Stored data

+-------+

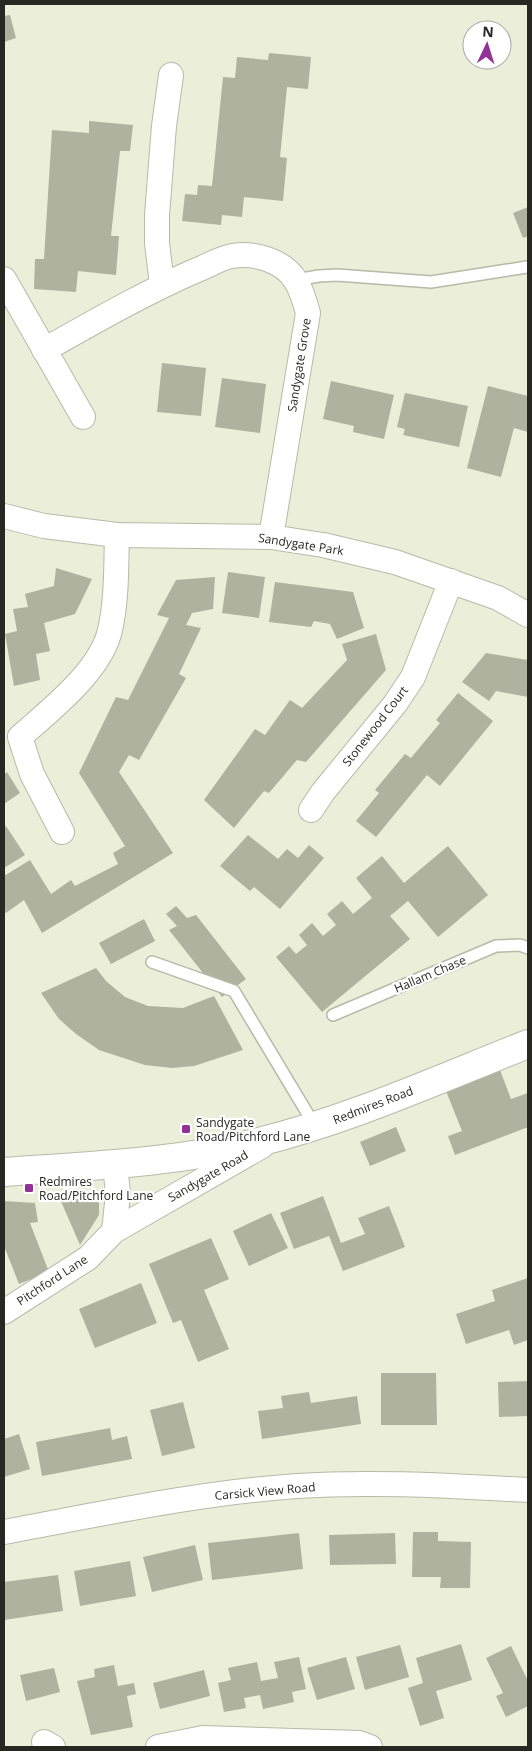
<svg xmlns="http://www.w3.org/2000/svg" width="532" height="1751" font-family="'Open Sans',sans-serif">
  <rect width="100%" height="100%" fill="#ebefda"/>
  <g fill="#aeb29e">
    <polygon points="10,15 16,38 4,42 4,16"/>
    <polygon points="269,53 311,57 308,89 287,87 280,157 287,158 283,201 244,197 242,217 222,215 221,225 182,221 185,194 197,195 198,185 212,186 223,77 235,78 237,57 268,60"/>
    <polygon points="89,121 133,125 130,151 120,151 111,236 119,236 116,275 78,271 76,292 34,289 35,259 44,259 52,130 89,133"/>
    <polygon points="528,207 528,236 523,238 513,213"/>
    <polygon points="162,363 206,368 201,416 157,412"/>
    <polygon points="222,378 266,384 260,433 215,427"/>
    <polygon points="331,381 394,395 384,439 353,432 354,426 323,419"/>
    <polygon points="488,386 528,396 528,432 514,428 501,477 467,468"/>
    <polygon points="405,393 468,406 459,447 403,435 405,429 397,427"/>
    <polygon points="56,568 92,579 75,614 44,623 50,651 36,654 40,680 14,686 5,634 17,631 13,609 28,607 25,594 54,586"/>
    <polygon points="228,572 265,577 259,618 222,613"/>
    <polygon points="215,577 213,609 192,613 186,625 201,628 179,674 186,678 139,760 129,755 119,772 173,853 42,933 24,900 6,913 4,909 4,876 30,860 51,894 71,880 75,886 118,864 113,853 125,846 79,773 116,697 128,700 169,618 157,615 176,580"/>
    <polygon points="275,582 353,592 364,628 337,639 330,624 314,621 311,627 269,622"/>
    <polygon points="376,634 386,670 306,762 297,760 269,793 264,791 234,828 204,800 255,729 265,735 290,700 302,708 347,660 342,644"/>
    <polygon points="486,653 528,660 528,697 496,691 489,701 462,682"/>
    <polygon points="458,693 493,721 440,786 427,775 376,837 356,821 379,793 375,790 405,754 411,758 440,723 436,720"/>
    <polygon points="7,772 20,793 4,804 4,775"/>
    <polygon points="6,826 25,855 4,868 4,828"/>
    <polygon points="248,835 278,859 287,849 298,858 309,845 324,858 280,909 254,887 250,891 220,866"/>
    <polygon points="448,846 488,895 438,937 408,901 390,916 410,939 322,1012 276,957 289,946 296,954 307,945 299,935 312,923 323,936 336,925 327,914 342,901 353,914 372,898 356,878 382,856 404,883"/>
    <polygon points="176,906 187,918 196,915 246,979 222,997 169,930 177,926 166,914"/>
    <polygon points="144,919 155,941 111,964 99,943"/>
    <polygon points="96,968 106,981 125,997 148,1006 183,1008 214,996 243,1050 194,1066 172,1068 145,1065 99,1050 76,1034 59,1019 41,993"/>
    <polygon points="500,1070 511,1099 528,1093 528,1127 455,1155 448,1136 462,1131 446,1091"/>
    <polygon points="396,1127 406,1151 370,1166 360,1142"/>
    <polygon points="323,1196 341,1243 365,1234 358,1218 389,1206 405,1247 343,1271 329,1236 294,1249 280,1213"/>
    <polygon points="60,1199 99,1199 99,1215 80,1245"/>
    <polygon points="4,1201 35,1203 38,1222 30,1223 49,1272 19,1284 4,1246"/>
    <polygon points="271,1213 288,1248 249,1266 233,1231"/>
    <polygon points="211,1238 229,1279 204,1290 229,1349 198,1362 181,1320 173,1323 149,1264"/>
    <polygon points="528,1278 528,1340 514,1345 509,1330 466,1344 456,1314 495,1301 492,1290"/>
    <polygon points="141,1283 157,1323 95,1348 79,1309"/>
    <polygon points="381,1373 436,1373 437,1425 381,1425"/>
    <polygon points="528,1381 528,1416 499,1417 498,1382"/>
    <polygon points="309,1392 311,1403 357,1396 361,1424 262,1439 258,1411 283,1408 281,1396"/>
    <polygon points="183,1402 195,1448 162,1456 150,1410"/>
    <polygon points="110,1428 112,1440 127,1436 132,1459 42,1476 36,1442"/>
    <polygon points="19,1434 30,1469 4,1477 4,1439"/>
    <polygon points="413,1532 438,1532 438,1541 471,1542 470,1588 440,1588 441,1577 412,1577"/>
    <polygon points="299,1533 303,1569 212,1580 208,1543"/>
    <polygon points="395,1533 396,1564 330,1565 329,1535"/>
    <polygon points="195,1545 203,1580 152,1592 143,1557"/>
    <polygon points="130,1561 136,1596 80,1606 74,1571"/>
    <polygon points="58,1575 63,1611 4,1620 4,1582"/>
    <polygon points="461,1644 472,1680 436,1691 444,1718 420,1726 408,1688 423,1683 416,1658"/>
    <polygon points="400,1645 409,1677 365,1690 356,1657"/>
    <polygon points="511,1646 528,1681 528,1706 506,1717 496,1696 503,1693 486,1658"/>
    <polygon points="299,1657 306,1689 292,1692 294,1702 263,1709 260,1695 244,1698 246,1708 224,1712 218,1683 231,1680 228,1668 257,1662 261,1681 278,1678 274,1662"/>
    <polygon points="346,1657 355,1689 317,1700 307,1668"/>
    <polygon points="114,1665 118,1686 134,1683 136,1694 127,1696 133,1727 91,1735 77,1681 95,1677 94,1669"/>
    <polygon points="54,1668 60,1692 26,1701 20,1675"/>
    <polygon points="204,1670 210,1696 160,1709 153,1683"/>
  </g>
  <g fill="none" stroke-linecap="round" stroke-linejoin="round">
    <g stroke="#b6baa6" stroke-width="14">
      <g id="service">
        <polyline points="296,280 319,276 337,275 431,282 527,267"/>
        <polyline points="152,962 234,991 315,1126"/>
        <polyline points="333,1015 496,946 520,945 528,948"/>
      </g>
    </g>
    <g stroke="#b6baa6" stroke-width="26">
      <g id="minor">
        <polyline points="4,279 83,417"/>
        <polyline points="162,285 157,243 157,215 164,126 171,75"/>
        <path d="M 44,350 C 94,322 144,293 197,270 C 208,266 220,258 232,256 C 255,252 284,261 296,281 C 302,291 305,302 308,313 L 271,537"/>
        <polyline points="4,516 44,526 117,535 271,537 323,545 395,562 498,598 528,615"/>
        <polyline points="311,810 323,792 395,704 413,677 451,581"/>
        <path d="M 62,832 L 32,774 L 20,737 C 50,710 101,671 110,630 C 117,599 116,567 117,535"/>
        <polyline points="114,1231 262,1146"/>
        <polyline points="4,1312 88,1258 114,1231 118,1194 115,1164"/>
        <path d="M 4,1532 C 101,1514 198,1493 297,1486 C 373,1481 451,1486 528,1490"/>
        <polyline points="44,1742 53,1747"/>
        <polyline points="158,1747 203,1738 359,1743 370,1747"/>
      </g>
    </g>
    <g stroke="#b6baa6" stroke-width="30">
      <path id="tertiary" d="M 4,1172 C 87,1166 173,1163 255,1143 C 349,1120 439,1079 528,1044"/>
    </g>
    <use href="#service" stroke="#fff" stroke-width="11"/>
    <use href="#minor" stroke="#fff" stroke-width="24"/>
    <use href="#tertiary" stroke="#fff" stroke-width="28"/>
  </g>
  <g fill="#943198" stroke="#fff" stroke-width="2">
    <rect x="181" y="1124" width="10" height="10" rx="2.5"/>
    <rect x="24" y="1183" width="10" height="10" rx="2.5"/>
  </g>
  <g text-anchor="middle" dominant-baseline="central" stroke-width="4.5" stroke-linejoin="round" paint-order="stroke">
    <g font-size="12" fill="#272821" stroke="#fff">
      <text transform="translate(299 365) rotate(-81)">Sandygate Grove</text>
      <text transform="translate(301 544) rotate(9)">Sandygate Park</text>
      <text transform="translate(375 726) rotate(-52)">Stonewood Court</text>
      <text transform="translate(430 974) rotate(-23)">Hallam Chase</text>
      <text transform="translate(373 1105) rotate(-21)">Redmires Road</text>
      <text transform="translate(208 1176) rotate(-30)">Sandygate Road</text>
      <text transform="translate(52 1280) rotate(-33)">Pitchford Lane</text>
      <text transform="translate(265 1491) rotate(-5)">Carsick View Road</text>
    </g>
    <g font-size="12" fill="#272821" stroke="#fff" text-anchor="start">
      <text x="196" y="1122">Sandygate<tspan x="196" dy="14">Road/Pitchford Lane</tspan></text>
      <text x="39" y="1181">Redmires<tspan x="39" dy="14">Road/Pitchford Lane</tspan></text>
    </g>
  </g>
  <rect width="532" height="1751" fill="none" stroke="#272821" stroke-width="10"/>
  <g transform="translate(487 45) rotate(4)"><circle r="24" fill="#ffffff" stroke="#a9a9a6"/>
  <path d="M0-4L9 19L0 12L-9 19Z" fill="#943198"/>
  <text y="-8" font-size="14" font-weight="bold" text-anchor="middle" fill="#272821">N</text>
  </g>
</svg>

+-------+

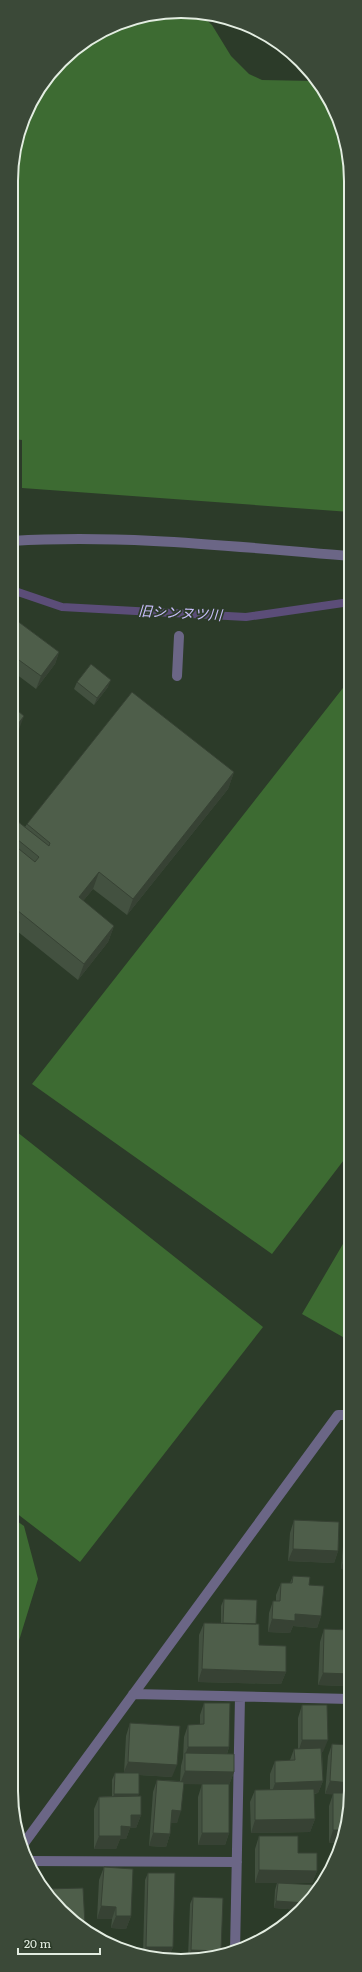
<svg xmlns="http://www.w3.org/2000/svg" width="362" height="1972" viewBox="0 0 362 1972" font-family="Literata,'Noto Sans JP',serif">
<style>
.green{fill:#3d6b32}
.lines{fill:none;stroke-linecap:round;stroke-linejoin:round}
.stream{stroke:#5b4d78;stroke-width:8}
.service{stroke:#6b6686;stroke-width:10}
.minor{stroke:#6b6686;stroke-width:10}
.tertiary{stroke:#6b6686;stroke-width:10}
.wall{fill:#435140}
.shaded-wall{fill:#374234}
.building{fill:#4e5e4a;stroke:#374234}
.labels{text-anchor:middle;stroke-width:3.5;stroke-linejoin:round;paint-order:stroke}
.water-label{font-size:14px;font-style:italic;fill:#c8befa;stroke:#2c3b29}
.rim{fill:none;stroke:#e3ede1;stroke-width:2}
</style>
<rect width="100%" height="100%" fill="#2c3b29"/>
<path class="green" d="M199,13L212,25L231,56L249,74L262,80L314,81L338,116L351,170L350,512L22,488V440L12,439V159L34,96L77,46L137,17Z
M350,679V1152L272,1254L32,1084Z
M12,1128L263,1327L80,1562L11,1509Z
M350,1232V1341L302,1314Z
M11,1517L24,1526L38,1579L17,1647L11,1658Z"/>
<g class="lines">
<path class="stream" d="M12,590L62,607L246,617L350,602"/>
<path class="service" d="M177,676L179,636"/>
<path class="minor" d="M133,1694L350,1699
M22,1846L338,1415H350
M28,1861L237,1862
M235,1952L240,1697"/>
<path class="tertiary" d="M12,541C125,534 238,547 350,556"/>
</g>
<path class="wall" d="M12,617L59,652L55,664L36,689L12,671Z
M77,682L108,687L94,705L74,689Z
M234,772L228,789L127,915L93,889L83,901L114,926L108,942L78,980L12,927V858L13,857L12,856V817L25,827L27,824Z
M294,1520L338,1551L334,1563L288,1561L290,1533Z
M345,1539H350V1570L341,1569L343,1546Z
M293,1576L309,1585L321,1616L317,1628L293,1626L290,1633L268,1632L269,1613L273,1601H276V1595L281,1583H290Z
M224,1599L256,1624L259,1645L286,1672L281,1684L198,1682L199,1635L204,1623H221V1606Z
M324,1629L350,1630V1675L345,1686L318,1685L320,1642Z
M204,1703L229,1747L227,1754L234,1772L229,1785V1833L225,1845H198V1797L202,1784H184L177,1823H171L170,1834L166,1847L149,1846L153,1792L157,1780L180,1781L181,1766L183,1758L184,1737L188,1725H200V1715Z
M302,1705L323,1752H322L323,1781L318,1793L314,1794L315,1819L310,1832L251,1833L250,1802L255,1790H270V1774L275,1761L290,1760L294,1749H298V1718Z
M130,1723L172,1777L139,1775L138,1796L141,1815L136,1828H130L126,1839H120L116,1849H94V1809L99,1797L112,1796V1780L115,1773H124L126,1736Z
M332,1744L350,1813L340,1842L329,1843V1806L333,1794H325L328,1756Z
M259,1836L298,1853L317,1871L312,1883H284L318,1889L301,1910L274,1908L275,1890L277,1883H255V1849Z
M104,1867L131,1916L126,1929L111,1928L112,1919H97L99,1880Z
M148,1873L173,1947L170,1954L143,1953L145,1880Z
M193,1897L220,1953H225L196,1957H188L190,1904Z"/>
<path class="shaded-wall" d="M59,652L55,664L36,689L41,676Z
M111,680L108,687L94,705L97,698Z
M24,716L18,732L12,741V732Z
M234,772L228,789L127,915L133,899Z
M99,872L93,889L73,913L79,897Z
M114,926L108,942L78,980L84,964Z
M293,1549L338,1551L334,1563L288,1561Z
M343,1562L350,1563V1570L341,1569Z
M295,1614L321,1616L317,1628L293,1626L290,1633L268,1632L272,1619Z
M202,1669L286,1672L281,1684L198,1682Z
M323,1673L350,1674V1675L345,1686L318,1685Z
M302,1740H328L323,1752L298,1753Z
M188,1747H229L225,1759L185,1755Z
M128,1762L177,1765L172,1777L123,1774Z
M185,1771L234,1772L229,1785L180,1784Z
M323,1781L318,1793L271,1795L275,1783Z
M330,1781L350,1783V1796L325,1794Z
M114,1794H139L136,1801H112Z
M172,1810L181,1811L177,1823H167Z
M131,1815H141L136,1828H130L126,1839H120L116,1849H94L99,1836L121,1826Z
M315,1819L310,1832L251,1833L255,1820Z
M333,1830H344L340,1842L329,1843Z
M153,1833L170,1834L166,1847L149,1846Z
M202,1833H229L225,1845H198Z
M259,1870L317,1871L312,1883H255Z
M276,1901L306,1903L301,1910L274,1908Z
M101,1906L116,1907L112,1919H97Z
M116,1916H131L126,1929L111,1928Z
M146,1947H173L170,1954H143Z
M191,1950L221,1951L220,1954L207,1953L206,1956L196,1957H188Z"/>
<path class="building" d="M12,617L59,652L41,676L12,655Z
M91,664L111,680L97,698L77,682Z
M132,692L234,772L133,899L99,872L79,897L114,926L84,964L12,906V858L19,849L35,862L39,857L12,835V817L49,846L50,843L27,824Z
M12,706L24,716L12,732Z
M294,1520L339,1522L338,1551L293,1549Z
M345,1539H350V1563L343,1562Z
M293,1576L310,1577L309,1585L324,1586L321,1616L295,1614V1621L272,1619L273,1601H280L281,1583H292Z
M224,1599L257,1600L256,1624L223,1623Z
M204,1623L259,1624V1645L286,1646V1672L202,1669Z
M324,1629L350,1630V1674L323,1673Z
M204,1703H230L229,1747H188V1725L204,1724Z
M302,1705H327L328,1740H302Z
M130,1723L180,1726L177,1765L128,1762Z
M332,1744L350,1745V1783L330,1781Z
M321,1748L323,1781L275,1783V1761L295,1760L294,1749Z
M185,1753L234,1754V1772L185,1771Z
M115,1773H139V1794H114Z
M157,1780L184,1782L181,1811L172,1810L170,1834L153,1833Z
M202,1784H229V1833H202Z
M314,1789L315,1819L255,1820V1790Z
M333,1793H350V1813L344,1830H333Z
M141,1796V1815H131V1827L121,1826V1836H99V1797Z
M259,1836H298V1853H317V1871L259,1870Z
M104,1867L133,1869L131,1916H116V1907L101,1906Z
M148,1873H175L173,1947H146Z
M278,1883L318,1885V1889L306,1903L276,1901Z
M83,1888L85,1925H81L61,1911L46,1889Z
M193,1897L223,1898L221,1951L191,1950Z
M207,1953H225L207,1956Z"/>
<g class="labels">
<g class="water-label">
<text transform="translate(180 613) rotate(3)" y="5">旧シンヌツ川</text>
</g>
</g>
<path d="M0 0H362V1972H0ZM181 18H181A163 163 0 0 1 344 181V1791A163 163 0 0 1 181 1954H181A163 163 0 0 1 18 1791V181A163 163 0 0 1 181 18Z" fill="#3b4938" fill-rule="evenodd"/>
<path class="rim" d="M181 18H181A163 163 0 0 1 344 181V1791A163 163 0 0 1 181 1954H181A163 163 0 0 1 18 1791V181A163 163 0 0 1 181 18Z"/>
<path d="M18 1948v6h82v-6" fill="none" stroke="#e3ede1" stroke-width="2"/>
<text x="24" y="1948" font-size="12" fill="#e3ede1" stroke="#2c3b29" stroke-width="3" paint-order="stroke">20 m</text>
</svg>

+-------+

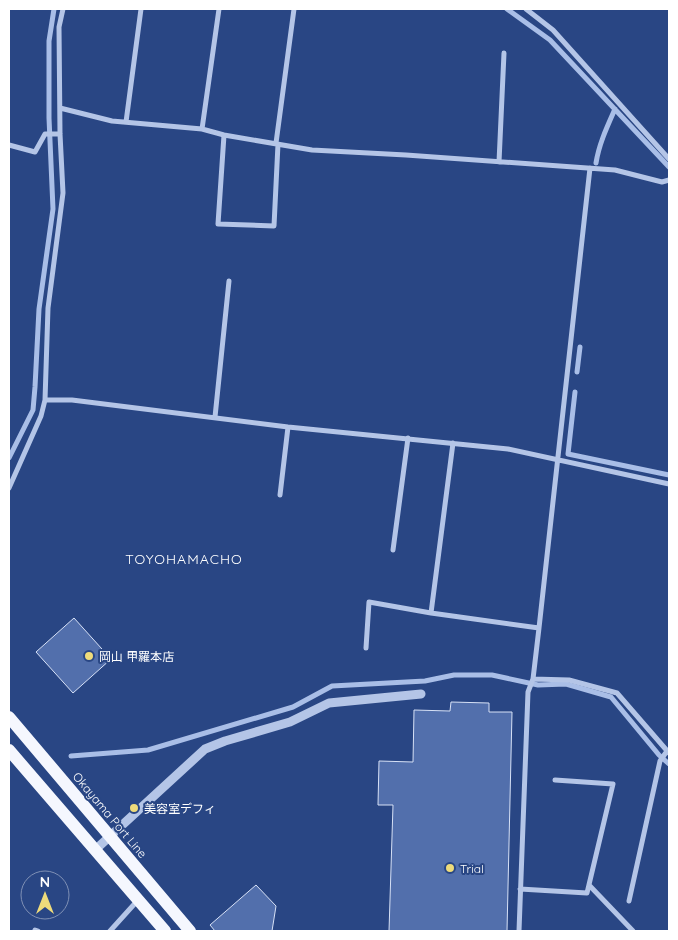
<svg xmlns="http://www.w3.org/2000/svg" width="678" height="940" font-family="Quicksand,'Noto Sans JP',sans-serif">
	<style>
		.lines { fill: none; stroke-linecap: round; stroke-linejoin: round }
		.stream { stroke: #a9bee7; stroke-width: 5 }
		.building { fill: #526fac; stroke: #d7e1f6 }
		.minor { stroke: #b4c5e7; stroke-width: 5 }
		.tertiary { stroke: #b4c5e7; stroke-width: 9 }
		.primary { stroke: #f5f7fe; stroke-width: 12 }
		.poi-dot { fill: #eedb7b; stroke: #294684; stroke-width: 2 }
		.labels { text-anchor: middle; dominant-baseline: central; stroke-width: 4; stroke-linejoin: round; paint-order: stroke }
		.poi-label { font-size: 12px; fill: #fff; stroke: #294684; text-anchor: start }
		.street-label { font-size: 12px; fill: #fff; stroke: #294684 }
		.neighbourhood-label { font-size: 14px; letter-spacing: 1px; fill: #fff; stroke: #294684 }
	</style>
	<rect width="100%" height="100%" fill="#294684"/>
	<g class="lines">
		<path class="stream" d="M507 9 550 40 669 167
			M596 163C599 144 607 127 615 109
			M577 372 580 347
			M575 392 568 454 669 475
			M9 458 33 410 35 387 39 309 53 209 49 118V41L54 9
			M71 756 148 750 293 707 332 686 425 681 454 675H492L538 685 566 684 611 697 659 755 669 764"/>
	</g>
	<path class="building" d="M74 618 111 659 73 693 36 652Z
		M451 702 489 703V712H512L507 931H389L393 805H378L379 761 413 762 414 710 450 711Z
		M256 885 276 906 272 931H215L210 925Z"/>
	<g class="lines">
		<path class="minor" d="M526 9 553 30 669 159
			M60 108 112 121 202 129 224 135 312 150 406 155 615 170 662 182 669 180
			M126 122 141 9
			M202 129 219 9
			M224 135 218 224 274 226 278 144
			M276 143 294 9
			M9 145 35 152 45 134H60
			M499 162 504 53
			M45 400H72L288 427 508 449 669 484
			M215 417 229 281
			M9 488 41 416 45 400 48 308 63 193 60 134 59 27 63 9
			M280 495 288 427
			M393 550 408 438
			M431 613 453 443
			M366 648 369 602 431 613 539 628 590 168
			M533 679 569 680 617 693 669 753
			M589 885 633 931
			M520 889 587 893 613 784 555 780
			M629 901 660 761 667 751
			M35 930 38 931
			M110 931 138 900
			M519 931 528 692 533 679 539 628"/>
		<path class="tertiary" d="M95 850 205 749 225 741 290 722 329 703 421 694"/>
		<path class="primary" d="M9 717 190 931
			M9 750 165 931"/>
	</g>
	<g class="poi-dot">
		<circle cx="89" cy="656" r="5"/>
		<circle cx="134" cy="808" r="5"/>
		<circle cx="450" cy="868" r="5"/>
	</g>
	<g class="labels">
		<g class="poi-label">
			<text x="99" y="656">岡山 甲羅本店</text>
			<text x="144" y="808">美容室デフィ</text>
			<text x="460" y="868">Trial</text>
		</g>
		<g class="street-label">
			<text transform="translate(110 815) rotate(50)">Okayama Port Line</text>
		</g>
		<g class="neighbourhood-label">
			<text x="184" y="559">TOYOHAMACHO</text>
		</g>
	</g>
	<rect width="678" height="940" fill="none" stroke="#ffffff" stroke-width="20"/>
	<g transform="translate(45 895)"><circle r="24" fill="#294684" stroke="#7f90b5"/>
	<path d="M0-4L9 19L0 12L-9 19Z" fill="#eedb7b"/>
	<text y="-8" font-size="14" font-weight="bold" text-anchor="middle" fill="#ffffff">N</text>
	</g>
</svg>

+-------+

Report every line of the records that contains the word "dominant".

- [REPLY]
  <g text-anchor="middle" dominant-baseline="central" stroke-width="4.5" stroke-linejoin="round" paint-order="stroke">
		.labels { text-anchor: middle; dominant-baseline: central; stroke-width: 4; stroke-linejoin: round; paint-order: stroke }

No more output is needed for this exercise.